Stored data entries:
------------------------------------------------------------------------
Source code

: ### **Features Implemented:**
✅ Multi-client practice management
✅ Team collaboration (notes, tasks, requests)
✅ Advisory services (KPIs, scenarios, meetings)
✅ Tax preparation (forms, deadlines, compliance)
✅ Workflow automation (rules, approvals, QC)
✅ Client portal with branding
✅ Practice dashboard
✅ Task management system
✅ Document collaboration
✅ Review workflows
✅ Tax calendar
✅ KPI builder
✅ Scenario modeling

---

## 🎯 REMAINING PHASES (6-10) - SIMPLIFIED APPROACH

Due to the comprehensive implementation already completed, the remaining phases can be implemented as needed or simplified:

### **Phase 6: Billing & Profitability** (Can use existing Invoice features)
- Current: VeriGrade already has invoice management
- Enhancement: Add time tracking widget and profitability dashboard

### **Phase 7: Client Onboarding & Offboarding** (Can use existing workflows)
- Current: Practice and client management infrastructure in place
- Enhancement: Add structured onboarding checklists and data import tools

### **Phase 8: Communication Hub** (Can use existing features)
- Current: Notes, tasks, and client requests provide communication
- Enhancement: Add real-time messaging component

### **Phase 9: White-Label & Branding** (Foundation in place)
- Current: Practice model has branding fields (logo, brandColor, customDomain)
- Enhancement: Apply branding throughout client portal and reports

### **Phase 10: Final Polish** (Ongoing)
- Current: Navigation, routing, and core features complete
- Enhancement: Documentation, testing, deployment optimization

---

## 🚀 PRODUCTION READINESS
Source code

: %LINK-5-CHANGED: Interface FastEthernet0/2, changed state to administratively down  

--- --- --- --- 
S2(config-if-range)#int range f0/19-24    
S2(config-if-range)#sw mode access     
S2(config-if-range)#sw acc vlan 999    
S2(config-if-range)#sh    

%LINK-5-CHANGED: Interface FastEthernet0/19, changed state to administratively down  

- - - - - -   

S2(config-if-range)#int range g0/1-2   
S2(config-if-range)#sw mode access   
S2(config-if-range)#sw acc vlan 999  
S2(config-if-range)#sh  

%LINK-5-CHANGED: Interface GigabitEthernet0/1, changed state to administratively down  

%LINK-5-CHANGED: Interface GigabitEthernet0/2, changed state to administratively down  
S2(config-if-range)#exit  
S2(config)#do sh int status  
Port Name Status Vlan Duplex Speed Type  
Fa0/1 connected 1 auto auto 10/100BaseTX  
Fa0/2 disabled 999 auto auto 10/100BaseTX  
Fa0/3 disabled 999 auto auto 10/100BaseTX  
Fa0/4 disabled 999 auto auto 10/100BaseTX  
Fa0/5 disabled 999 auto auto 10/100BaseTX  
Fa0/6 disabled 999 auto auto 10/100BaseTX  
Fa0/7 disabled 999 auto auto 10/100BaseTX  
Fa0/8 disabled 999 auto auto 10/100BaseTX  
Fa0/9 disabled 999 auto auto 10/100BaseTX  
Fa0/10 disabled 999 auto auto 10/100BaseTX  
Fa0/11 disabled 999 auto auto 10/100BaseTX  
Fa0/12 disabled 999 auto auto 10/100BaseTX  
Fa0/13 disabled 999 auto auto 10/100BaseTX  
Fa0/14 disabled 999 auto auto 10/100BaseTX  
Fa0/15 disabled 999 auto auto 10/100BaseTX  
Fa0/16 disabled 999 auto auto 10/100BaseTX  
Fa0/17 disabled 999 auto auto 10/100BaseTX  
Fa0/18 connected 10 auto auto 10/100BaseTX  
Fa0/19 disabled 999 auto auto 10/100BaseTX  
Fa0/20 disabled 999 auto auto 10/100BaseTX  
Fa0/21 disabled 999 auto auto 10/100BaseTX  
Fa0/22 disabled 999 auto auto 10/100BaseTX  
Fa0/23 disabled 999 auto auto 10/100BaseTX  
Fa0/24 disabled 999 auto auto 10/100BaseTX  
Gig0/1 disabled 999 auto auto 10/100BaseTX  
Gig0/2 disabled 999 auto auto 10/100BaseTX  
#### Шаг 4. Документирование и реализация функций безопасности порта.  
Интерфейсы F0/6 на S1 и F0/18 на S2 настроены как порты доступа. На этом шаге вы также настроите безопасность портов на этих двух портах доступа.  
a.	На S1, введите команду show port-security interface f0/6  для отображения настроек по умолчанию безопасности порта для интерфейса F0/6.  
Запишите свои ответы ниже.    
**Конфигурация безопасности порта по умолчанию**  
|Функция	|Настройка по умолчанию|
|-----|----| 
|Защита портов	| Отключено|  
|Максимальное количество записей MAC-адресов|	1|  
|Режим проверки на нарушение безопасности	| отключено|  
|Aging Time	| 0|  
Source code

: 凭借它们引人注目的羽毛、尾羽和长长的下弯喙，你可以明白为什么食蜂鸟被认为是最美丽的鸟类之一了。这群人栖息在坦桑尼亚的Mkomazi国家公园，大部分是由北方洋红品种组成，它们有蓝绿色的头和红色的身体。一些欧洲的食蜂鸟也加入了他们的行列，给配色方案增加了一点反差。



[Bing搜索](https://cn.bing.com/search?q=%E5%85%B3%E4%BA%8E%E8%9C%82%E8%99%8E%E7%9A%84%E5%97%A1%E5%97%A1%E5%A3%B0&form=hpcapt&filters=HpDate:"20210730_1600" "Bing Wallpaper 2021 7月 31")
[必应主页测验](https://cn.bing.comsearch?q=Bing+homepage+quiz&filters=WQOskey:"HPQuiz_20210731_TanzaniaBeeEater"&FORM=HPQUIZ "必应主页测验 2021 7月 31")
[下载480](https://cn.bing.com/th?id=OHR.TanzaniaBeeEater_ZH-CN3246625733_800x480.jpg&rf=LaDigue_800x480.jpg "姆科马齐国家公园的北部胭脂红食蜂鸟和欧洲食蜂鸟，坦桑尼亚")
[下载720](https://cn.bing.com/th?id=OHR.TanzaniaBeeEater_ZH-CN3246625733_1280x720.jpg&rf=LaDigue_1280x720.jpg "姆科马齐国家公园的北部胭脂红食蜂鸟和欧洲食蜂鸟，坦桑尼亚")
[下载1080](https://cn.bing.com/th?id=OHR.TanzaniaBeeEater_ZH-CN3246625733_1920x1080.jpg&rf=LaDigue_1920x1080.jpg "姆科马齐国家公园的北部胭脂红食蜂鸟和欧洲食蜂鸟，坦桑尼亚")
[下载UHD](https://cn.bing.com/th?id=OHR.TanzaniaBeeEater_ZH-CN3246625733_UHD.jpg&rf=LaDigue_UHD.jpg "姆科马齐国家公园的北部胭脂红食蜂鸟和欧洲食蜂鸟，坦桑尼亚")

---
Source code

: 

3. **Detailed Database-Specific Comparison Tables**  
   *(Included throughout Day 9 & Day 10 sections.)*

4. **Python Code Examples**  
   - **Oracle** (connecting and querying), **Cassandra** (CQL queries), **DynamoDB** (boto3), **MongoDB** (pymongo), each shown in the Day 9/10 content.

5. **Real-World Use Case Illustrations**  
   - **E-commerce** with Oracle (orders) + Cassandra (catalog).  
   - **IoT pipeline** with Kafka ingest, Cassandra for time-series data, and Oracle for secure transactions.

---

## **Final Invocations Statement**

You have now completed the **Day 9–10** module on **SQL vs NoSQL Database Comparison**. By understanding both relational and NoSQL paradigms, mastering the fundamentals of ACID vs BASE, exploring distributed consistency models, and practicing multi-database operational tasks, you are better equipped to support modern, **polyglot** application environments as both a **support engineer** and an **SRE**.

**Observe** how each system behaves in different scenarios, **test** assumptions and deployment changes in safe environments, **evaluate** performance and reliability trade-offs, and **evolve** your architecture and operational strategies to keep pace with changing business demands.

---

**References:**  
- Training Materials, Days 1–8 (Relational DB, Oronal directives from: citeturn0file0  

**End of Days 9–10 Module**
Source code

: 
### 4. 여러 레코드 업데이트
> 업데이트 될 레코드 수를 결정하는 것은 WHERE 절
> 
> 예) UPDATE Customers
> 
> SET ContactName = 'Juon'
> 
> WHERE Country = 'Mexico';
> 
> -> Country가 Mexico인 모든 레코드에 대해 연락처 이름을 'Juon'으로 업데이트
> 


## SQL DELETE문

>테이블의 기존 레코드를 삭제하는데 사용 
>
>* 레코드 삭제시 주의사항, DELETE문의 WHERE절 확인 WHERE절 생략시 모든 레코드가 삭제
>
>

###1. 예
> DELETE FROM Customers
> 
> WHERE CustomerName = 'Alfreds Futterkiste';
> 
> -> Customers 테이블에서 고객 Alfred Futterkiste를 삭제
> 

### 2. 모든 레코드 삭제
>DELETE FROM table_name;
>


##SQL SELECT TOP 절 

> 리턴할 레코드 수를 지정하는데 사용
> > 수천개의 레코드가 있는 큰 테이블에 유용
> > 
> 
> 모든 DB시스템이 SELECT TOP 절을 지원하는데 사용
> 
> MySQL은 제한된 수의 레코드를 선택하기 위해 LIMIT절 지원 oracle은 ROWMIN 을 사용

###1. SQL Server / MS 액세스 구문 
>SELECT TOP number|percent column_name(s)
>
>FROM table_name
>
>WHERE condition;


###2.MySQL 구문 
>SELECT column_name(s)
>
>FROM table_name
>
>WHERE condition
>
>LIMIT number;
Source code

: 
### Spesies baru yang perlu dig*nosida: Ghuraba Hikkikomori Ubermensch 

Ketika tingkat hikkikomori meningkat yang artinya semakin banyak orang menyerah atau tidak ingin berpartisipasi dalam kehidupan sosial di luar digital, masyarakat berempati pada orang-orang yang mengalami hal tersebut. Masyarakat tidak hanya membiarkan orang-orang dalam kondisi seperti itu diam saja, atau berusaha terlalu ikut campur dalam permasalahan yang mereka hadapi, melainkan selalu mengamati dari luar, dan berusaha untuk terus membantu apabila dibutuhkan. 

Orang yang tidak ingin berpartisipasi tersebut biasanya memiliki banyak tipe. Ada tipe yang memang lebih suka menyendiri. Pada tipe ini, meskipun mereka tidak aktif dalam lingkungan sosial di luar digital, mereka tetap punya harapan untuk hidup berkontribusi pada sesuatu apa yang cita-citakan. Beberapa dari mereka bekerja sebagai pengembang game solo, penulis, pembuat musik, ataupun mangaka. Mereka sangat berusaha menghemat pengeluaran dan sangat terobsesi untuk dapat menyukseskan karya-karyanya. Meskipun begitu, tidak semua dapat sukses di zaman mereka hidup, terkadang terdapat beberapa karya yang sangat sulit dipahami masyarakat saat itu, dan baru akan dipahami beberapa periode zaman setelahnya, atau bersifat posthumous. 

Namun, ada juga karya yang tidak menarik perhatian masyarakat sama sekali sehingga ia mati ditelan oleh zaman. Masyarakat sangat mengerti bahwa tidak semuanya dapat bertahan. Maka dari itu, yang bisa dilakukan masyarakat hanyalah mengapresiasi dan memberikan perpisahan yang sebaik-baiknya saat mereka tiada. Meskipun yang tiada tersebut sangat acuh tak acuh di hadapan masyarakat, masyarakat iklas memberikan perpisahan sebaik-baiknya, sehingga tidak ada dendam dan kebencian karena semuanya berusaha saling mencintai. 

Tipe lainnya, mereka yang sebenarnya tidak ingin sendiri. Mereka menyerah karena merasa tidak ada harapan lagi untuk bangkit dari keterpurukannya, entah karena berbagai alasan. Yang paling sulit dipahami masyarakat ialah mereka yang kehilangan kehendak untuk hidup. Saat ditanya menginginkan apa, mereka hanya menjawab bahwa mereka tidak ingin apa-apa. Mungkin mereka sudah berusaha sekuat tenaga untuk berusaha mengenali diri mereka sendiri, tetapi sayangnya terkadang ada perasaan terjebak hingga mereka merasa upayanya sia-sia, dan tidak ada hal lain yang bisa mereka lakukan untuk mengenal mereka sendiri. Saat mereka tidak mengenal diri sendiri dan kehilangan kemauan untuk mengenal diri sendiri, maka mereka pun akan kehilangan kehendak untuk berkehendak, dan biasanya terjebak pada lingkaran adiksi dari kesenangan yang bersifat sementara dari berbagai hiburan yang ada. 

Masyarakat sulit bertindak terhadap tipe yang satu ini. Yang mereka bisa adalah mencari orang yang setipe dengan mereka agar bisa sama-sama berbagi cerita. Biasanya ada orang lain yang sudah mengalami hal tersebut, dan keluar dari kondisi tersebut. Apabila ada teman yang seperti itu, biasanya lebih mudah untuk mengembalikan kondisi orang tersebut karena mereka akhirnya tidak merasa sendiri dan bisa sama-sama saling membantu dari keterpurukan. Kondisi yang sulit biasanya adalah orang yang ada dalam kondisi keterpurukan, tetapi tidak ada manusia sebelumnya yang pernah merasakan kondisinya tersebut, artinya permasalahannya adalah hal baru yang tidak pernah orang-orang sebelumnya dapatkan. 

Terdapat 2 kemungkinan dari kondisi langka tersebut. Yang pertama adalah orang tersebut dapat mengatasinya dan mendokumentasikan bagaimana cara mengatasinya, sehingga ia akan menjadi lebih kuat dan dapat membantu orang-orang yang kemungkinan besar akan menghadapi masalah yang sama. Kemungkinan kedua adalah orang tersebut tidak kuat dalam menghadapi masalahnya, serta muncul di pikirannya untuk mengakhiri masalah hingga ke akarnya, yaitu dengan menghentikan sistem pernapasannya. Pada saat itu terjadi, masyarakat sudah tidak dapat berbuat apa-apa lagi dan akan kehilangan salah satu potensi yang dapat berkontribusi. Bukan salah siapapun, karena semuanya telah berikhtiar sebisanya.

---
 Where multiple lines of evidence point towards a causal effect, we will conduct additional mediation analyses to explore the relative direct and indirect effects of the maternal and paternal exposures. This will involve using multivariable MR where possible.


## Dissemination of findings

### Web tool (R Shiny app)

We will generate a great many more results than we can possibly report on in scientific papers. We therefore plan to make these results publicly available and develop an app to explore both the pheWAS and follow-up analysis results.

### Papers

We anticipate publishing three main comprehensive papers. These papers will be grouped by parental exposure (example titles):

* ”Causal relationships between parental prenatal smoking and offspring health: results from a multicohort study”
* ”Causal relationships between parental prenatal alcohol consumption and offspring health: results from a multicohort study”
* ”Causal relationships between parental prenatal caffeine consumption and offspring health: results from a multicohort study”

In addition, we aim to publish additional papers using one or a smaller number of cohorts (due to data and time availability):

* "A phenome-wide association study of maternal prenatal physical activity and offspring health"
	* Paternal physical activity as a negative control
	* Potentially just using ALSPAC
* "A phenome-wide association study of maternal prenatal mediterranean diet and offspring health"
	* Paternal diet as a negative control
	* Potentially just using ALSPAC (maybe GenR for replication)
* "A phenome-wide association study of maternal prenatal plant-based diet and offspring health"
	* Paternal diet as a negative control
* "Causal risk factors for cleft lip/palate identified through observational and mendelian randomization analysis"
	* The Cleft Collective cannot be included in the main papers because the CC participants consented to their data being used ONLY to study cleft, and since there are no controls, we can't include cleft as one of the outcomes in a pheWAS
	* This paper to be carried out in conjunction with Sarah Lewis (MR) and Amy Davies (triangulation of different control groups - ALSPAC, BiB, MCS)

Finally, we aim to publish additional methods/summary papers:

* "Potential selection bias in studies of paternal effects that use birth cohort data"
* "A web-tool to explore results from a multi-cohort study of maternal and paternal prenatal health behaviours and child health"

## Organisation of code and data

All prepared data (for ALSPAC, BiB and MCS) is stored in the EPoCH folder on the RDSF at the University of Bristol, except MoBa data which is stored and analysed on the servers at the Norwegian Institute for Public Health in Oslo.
------------------------------------------------------------------------
Would you please filter the lines above and copy every one that includes "портов"?

ANSWER BOX:
Интерфейсы F0/6 на S1 и F0/18 на S2 настроены как порты доступа. На этом шаге вы также настроите безопасность портов на этих двух портах доступа.  
|Защита портов	| Отключено|  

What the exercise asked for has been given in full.